The Consumer Affairs Forum, made up of Federal Government and Consumer Affairs Ministers of various states and territories, has agreed to reform the law regarding unfair contract terms in Australia. The reform is intended to strengthen consumer protection and deter the use of unfair terms by introducing penalties for businesses that include unfair terms in their standard form contracts.

Under current laws, if there are unfair terms in a standard form contract involving a small business, and the upfront price payable under the contract is either:

  • less than $300,000; or
  • $1 million or less if the contract term is 12 months or more,

then the unfair terms will be void and unenforceable. The effect being the unfair term/s will be 'severed' from the contract and will not apply to the contract.

Unfair contract terms will now be unlawful and attract financial penalties
Under the new scheme agreed at the Consumer Affairs Forum on 6 November 2020, it will become unlawful to include unfair terms in these contracts. Courts will have the power to impose financial penalties on offending parties, though it is not clear yet what those penalties will be. Courts will also have the flexibility to vary the terms of a contract, or determine another appropriate remedy (rather than simply declaring an unfair term void, as is the current approach).

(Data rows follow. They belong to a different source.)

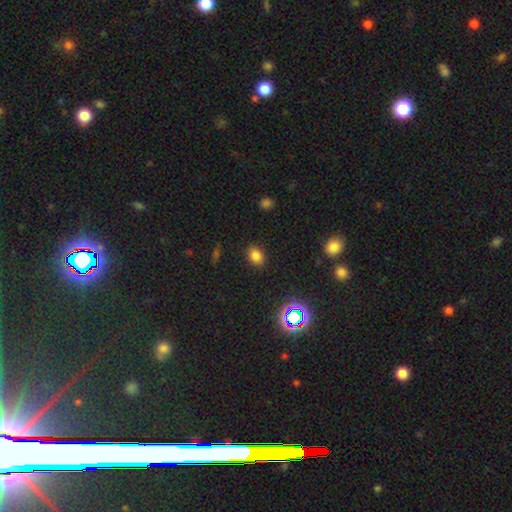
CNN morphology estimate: Smooth or featured? Predicted: smooth (p=0.78). How rounded? Predicted: in between (p=0.65). Merging? Predicted: none (p=0.87).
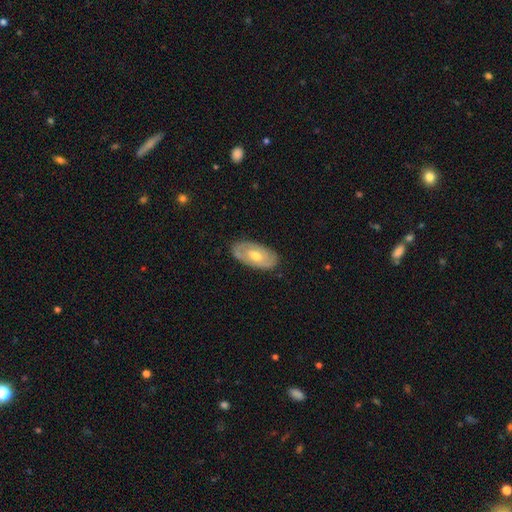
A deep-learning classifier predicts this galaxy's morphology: A featured or disk galaxy (62%) with no bar (54%), spiral arms (54%) and a moderate central bulge (71%). Merging: none (84%).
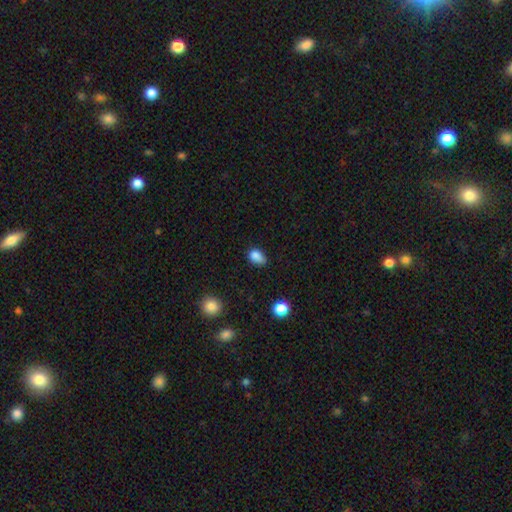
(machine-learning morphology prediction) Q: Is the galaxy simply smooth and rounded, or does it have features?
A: smooth — 84%.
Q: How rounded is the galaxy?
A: in between — 78%.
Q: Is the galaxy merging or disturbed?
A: none — 57%.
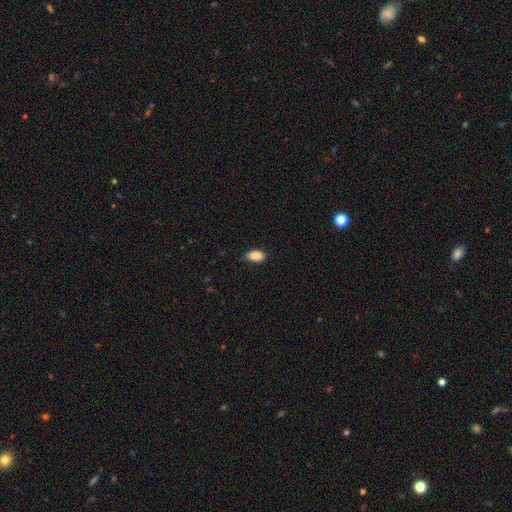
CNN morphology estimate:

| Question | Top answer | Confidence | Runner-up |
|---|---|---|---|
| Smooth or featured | smooth | 88% | star or artifact (8%) |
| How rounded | in between | 91% | round (5%) |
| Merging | none | 77% | minor disturbance (19%) |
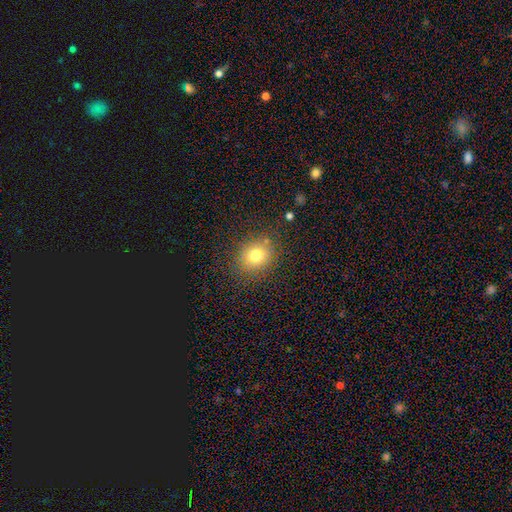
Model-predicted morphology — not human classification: Q: Smooth or featured?
A: smooth (76%); runner-up: star or artifact (14%)
Q: How rounded?
A: round (74%); runner-up: in between (25%)
Q: Merging?
A: none (83%); runner-up: minor disturbance (11%)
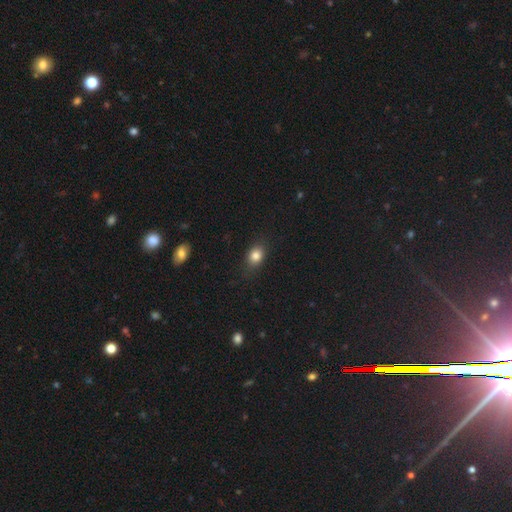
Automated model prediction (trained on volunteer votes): Smooth or featured?
  - smooth: 83% *
  - star or artifact: 10%
  - featured or disk: 7%
How rounded?
  - in between: 59% *
  - round: 40%
  - cigar-shaped: 2%
Merging?
  - none: 82% *
  - minor disturbance: 13%
  - major disturbance: 3%
  - merger: 1%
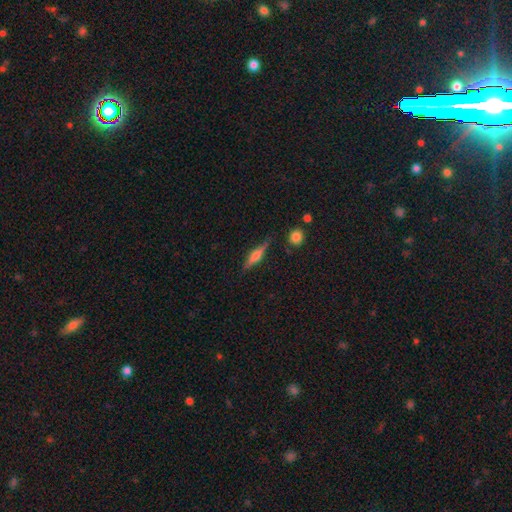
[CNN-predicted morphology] type=featured or disk (58%); edge-on=yes (96%); edge-on bulge=rounded (78%); merging=none (83%).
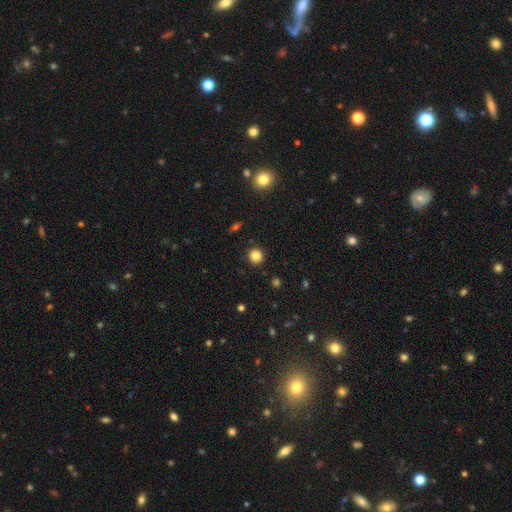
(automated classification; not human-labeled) Smooth or featured: smooth — 84% (star or artifact — 12%)
How rounded: round — 93% (in between — 6%)
Merging: none — 91% (minor disturbance — 5%)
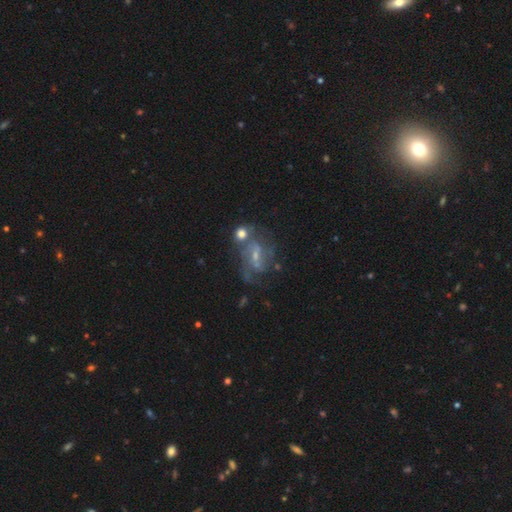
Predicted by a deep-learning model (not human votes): The model was most divided on "spiral arm count": 2: 41%, can't tell: 30%, 3: 15%, 1: 6%, 4: 5%, more than 4: 4%. Remaining: edge-on disk — no (96%); spiral arms — yes (83%); smooth or featured — featured or disk (75%); bulge size — small (60%); bar — weak (48%); spiral winding — medium (47%); merging — none (41%).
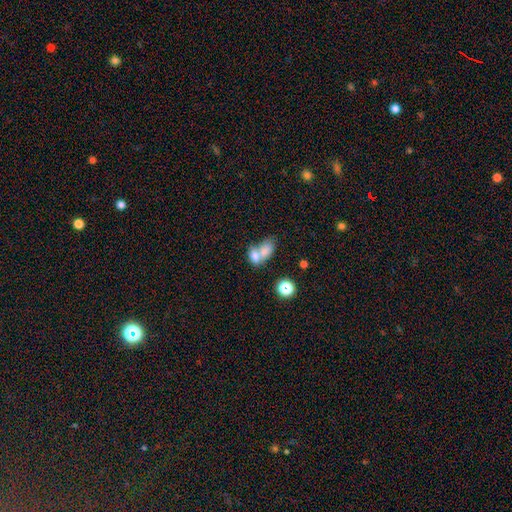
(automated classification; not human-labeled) Smooth or featured?
  - smooth: 72% *
  - featured or disk: 17%
  - star or artifact: 11%
How rounded?
  - in between: 78% *
  - round: 19%
  - cigar-shaped: 3%
Merging?
  - merger: 69% *
  - none: 19%
  - minor disturbance: 7%
  - major disturbance: 5%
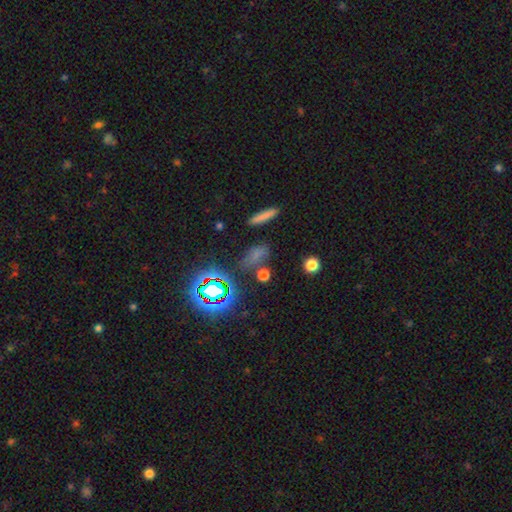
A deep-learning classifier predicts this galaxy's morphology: This appears to be a smooth galaxy with no disk features (58%) that is in between round and cigar-shaped (56%). Merging: none (73%).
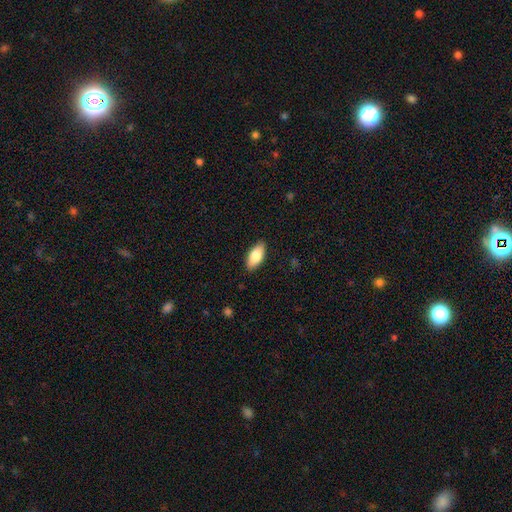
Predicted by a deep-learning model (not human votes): Smooth or featured? smooth (77%)
How rounded? in between (88%)
Merging? none (88%)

What is a small business contract?
When introduced, the new legislation will also expand the definition of 'small business contracts'. The existing legislation captures contracts for the supply of goods or services by or to a party with less than 20 employees (including regular casuals) and where the price payable is no more than $300,000 (or $1 million for a contract with a term of more than 12 months).

If enacted, the new legislation will capture parties with up to 100 employees and/or an annual turnover of less than $10 million. There will no longer be a maximum threshold for the value of the contract (that is, the new legislation will remove the requirement for the upfront price payable under a contract to be below a certain threshold in order for the contract to be covered by the UCT protections). This is a significant expansion and will bring an extensive number of new contracts within the ambit of the scheme.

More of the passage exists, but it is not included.